**What you will do:**
In the data below, which lines hold the word "High"? Copy them.

-------- Data provided

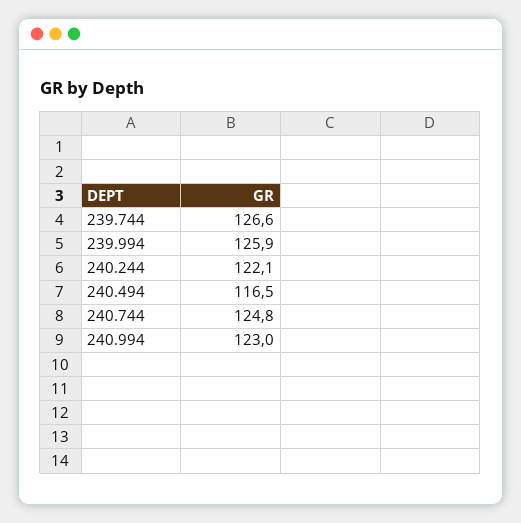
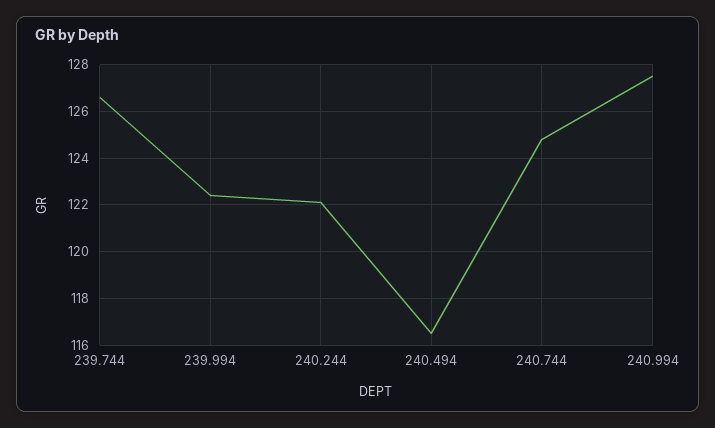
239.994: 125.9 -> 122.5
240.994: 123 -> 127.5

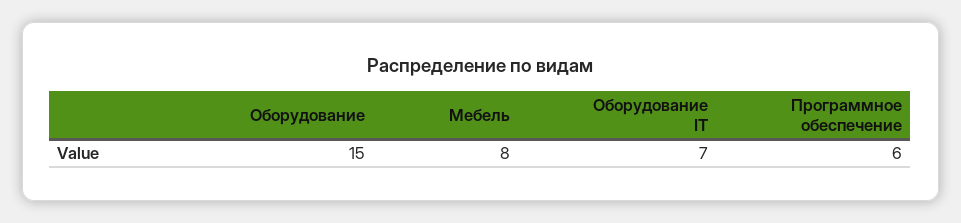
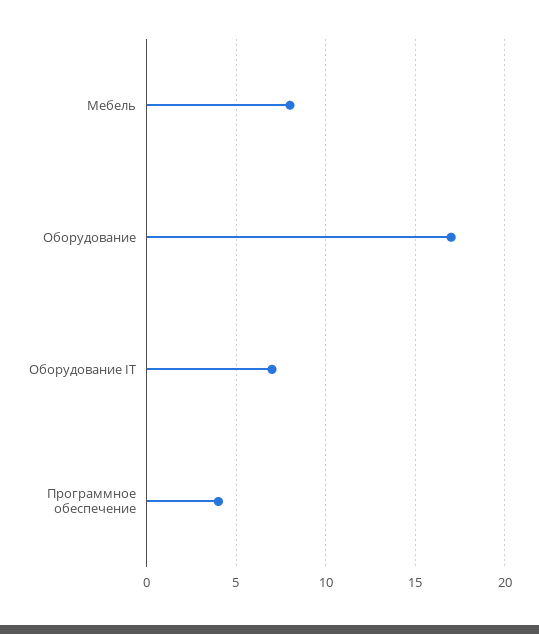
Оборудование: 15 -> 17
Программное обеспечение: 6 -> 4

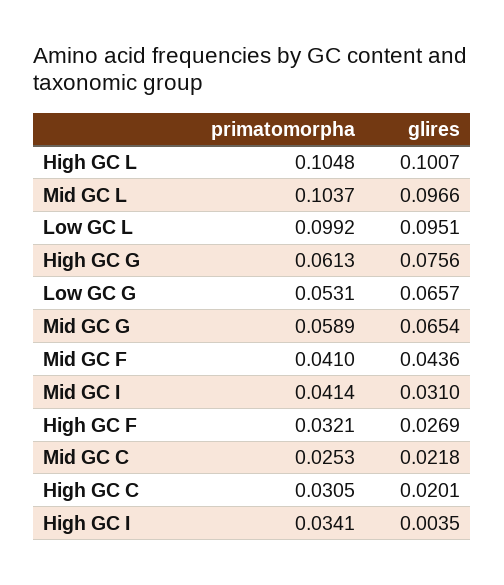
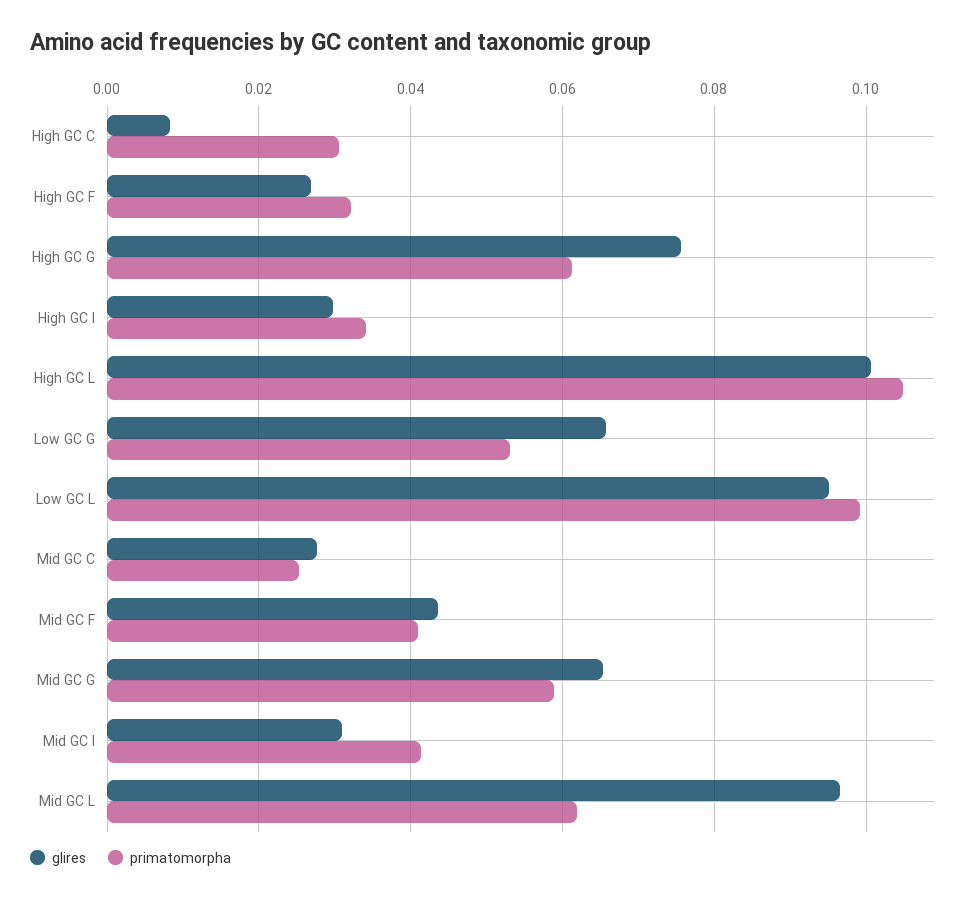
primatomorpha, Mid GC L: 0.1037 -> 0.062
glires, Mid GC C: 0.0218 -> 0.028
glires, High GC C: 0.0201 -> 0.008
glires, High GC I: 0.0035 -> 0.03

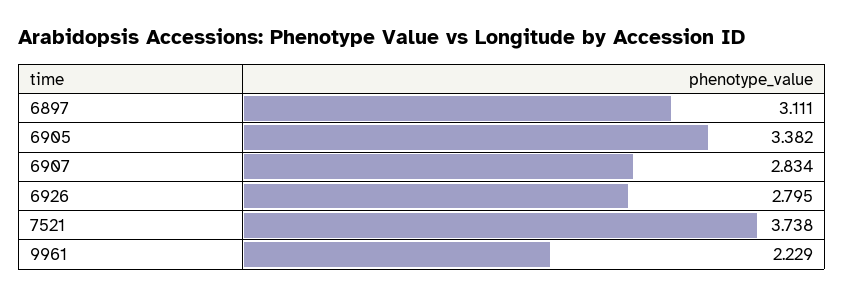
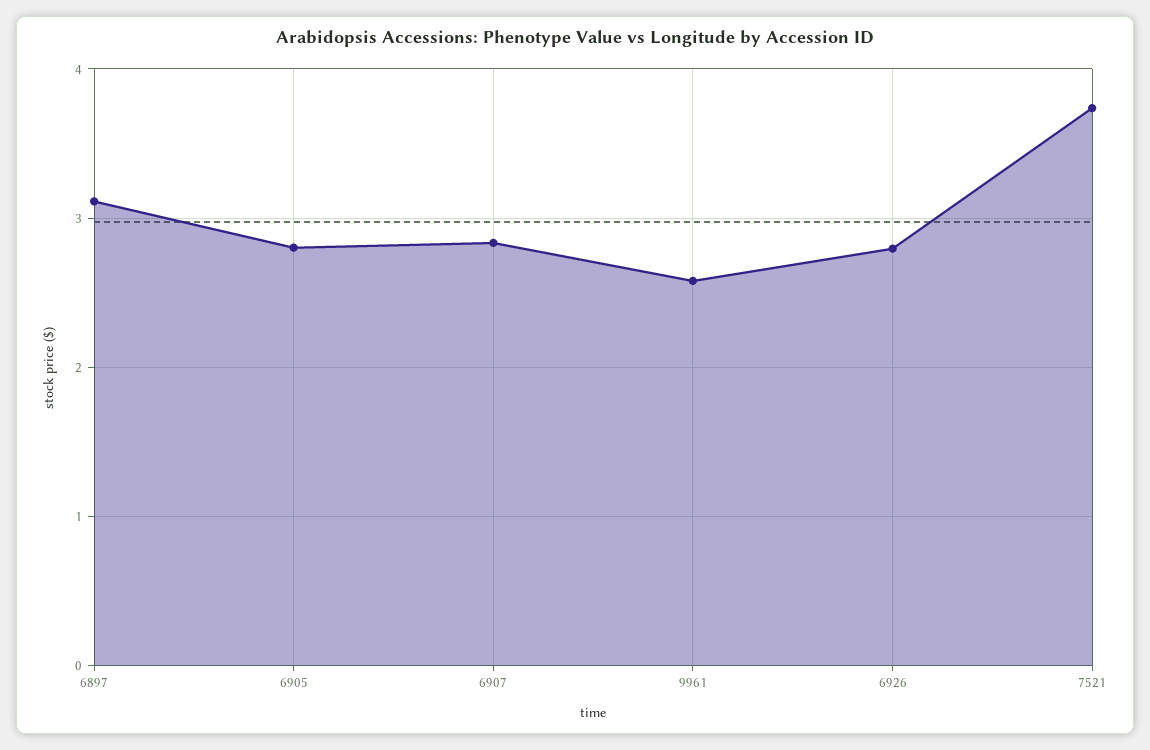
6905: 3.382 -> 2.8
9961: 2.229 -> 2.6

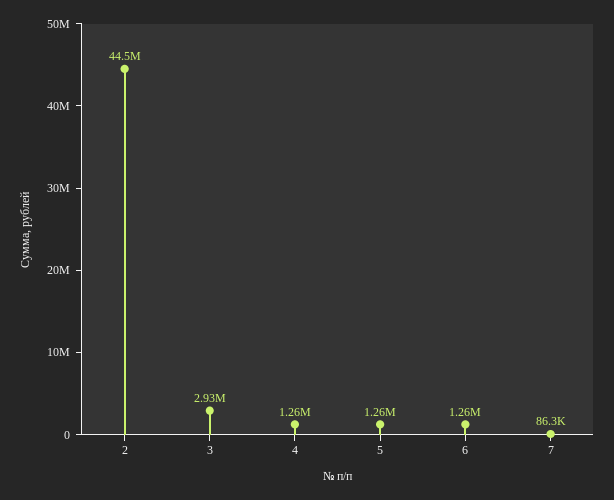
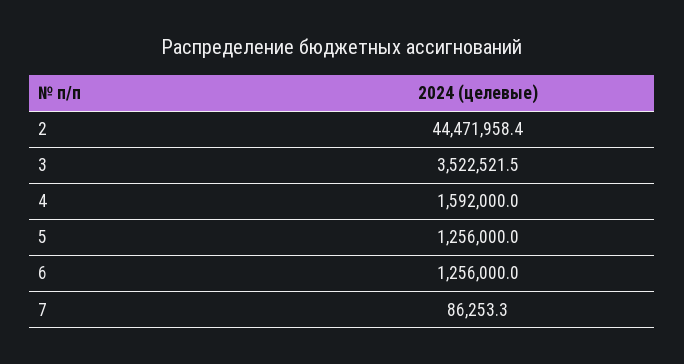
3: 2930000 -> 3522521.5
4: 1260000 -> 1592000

----------------

**Finished exercise:**
glires, High GC C: 0.0201 -> 0.008
glires, High GC I: 0.0035 -> 0.03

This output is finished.